What the task asks>
Pull from the data below each line where the word "float" occurs, and copy it.

Items from a dataset>
○ ○ ○

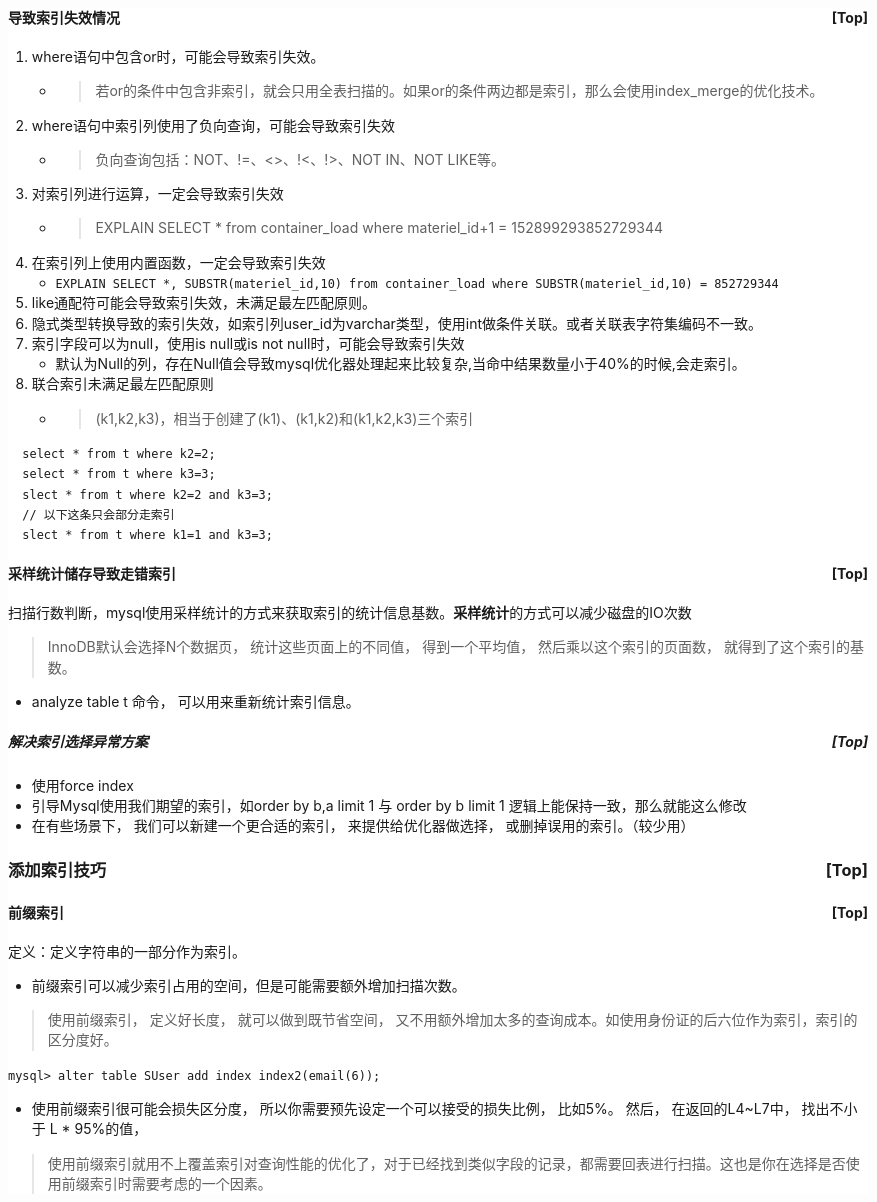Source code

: 
#### <a name="16">导致索引失效情况</a><a style="float:right;text-decoration:none;" href="#index">[Top]</a>
1. where语句中包含or时，可能会导致索引失效。
   - > 若or的条件中包含非索引，就会只用全表扫描的。如果or的条件两边都是索引，那么会使用index_merge的优化技术。
2. where语句中索引列使用了负向查询，可能会导致索引失效
   - > 负向查询包括：NOT、!=、<>、!<、!>、NOT IN、NOT LIKE等。
3. 对索引列进行运算，一定会导致索引失效
   - > EXPLAIN SELECT * from container_load where  materiel_id+1 = 152899293852729344
4. 在索引列上使用内置函数，一定会导致索引失效
   - `EXPLAIN SELECT *, SUBSTR(materiel_id,10) from container_load where SUBSTR(materiel_id,10) = 852729344`
5. like通配符可能会导致索引失效，未满足最左匹配原则。
6. 隐式类型转换导致的索引失效，如索引列user_id为varchar类型，使用int做条件关联。或者关联表字符集编码不一致。
7. 索引字段可以为null，使用is null或is not null时，可能会导致索引失效
   - 默认为Null的列，存在Null值会导致mysql优化器处理起来比较复杂,当命中结果数量小于40%的时候,会走索引。
8. 联合索引未满足最左匹配原则
   - > (k1,k2,k3)，相当于创建了(k1)、(k1,k2)和(k1,k2,k3)三个索引
```
  select * from t where k2=2;
  select * from t where k3=3;
  slect * from t where k2=2 and k3=3;
  // 以下这条只会部分走索引
  slect * from t where k1=1 and k3=3;
 ```

#### <a name="17">采样统计储存导致走错索引</a><a style="float:right;text-decoration:none;" href="#index">[Top]</a>
扫描行数判断，mysql使用采样统计的方式来获取索引的统计信息基数。**采样统计**的方式可以减少磁盘的IO次数
>  InnoDB默认会选择N个数据页， 统计这些页面上的不同值， 得到一个平均值， 然后乘以这个索引的页面数， 就得到了这个索引的基数。
- analyze table t 命令， 可以用来重新统计索引信息。

##### <a name="18">解决索引选择异常方案</a><a style="float:right;text-decoration:none;" href="#index">[Top]</a>
- 使用force index
- 引导Mysql使用我们期望的索引，如order by b,a limit 1 与 order by b limit 1 逻辑上能保持一致，那么就能这么修改
- 在有些场景下， 我们可以新建一个更合适的索引， 来提供给优化器做选择， 或删掉误用的索引。（较少用）


### <a name="19">添加索引技巧</a><a style="float:right;text-decoration:none;" href="#index">[Top]</a>

#### <a name="20">前缀索引</a><a style="float:right;text-decoration:none;" href="#index">[Top]</a>
定义：定义字符串的一部分作为索引。
- 前缀索引可以减少索引占用的空间，但是可能需要额外增加扫描次数。
> 使用前缀索引， 定义好长度， 就可以做到既节省空间， 又不用额外增加太多的查询成本。如使用身份证的后六位作为索引，索引的区分度好。
```
mysql> alter table SUser add index index2(email(6));
```
- 使用前缀索引很可能会损失区分度， 所以你需要预先设定一个可以接受的损失比例， 比如5%。 然后， 在返回的L4~L7中， 找出不小于 L * 95%的值， 
> 使用前缀索引就用不上覆盖索引对查询性能的优化了，对于已经找到类似字段的记录，都需要回表进行扫描。这也是你在选择是否使用前缀索引时需要考虑的一个因素。
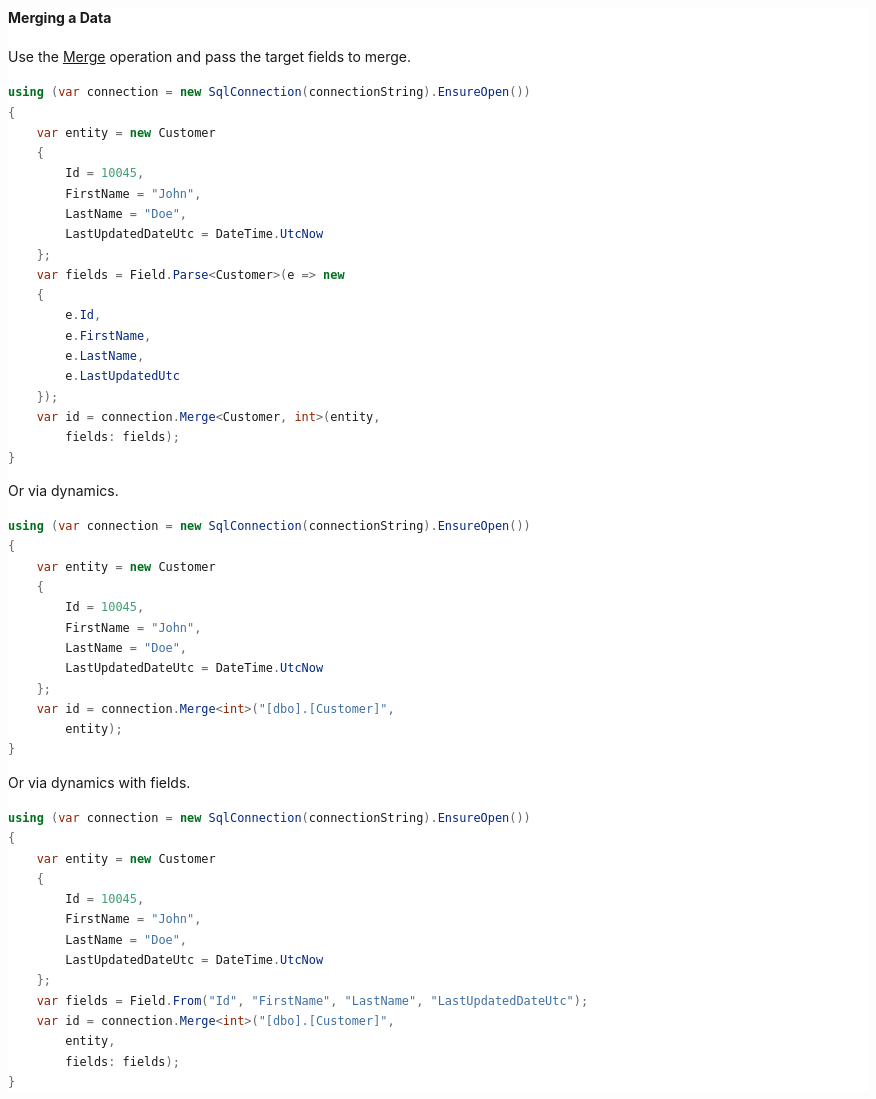 #### Merging a Data

Use the [Merge](/operation/merge) operation and pass the target fields to merge.

```csharp
using (var connection = new SqlConnection(connectionString).EnsureOpen())
{
    var entity = new Customer
    {
        Id = 10045,
        FirstName = "John",
        LastName = "Doe",
        LastUpdatedDateUtc = DateTime.UtcNow
    };
    var fields = Field.Parse<Customer>(e => new
    {
        e.Id,
        e.FirstName,
        e.LastName,
        e.LastUpdatedUtc
    });
    var id = connection.Merge<Customer, int>(entity,
        fields: fields);
}
```

Or via dynamics.

```csharp
using (var connection = new SqlConnection(connectionString).EnsureOpen())
{
    var entity = new Customer
    {
        Id = 10045,
        FirstName = "John",
        LastName = "Doe",
        LastUpdatedDateUtc = DateTime.UtcNow
    };
    var id = connection.Merge<int>("[dbo].[Customer]",
        entity);
}
```

Or via dynamics with fields.

```csharp
using (var connection = new SqlConnection(connectionString).EnsureOpen())
{
    var entity = new Customer
    {
        Id = 10045,
        FirstName = "John",
        LastName = "Doe",
        LastUpdatedDateUtc = DateTime.UtcNow
    };
    var fields = Field.From("Id", "FirstName", "LastName", "LastUpdatedDateUtc");
    var id = connection.Merge<int>("[dbo].[Customer]",
        entity,
        fields: fields);
}
```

○ ○ ○

Response box>
#### <a name="16">导致索引失效情况</a><a style="float:right;text-decoration:none;" href="#index">[Top]</a>
#### <a name="17">采样统计储存导致走错索引</a><a style="float:right;text-decoration:none;" href="#index">[Top]</a>
##### <a name="18">解决索引选择异常方案</a><a style="float:right;text-decoration:none;" href="#index">[Top]</a>
### <a name="19">添加索引技巧</a><a style="float:right;text-decoration:none;" href="#index">[Top]</a>
#### <a name="20">前缀索引</a><a style="float:right;text-decoration:none;" href="#index">[Top]</a>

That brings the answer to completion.